Of the approximately 40 000 chemicals approved for use in Australia, 96 chemicals were identified by the Council of Australian Governments as requiring attention because of their potential for misuse by terrorists. These are known as chemicals of security concern.
Our department is responsible for the implementation of the Agreement on Australia’s National Arrangements for the Management of Security Risks Associated with Chemicals. This agreement governs the development and implementation of measures to enhance the security of chemicals.
We work together with other Australian, state and territory government agencies to ensure businesses and the community are aware of chemical security risks and appropriate risk management processes are made.

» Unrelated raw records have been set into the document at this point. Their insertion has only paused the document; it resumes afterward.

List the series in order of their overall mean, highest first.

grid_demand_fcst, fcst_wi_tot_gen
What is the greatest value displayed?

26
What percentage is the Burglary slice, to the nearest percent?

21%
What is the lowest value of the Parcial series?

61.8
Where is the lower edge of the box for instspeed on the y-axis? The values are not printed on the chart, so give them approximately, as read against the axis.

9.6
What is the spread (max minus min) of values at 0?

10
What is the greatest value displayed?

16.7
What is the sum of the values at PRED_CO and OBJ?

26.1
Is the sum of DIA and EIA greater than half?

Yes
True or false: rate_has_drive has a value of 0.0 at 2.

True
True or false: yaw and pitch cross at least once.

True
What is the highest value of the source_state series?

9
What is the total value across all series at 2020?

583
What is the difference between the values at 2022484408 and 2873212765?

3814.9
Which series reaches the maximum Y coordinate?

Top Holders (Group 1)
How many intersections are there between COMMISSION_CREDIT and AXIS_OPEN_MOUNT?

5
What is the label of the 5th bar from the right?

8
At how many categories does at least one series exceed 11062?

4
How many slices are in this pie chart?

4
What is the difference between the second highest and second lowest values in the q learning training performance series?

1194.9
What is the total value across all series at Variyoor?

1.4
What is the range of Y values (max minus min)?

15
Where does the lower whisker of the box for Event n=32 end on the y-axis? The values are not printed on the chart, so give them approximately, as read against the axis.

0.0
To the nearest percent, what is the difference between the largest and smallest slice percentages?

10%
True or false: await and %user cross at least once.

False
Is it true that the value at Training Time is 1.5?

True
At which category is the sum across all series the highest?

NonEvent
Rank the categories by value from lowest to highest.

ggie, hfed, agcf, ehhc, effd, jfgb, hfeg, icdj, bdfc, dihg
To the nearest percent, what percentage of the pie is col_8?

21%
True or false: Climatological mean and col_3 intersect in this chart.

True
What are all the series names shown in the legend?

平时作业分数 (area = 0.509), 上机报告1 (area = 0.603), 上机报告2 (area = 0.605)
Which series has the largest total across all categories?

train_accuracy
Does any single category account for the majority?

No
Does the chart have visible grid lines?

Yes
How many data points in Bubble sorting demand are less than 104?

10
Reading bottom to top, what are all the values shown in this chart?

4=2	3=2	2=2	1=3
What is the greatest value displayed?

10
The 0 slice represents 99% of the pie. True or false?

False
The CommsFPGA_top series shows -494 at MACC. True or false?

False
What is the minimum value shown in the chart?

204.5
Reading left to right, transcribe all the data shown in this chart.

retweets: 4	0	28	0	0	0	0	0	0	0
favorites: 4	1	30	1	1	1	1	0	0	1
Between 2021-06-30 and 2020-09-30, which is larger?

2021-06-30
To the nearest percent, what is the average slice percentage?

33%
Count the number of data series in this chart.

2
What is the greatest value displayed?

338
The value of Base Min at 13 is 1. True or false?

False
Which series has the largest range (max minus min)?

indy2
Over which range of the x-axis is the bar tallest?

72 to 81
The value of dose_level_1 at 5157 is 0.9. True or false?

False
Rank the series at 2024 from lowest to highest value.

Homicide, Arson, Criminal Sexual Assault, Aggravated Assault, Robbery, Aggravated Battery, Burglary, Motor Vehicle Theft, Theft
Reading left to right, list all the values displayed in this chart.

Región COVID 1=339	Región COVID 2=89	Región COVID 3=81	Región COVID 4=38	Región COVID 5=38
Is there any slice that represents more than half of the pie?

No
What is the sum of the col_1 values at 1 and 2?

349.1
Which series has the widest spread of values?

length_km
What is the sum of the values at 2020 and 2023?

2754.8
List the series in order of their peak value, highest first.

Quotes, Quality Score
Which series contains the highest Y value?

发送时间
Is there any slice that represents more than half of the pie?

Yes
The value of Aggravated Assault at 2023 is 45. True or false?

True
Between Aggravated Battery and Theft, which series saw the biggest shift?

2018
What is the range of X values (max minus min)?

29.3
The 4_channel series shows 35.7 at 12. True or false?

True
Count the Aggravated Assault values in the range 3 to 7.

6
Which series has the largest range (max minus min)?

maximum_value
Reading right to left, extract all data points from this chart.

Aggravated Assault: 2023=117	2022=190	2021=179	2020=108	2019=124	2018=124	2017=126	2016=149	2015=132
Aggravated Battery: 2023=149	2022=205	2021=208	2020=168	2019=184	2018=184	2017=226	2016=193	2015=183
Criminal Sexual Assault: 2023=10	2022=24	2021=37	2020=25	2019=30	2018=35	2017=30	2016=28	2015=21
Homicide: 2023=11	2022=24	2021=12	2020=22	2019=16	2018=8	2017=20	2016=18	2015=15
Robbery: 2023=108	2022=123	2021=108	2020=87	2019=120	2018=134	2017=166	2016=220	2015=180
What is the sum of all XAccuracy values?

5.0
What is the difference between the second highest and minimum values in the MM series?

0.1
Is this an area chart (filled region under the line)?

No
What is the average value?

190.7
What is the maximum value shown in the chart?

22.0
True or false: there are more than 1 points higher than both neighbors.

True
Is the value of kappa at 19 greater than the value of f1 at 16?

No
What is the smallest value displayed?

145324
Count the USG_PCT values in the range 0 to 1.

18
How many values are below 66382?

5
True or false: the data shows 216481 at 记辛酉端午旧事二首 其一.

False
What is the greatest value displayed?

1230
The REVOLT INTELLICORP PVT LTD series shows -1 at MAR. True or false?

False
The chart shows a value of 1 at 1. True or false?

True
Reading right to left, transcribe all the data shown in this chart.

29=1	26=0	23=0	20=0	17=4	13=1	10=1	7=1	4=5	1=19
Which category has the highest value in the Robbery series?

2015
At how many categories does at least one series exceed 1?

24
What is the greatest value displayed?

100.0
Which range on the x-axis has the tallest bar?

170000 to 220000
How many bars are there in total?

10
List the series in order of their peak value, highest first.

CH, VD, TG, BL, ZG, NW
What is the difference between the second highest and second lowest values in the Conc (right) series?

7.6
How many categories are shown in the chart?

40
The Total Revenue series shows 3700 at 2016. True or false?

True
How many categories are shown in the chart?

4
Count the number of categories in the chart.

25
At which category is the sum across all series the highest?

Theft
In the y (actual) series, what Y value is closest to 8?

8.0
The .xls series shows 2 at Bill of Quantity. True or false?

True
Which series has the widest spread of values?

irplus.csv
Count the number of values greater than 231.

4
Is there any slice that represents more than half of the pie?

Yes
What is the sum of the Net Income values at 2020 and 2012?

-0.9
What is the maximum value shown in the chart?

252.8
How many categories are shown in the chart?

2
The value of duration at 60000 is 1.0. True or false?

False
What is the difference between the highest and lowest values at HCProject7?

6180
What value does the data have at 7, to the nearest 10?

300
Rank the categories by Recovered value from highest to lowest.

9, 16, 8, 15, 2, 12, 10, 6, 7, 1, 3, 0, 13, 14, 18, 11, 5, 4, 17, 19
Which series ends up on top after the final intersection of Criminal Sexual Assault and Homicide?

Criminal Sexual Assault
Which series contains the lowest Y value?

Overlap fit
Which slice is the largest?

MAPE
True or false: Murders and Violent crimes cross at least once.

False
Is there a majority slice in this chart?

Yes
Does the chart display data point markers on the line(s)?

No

National Code of Practice for Chemicals of Security Concern
The Australian Government, together with state and territory governments, businesses and industry sectors, developed a National Code of Practice for Chemicals of Security Concern. The code helps businesses prevent potentially dangerous chemicals finding their way into the hands of terrorists.
The code was launched in July 2013 and is based on good business practices that prevent the loss and theft of chemicals. It encourages organisations to consider and examine their own risks from a national security perspective and to take steps to reduce risks to ensure that chemicals are not stolen or diverted for terrorist purposes.
Consultation on 84 toxic chemicals of security concern
The Australian Government invited submissions on draft policy options to reduce the national security risks posed by 84 toxic chemicals of security concern.
The options for consultation are set out in a Regulation Impact Statement (RIS), along with preliminary analysis on the costs and benefits of each option.
The RIS is relevant to importers, distributors, transporters, universities, hospitals, local councils, farmers, pest controllers, hardware stores and any other business that manufactures, handles or uses any of the 84 toxic chemicals of security concern.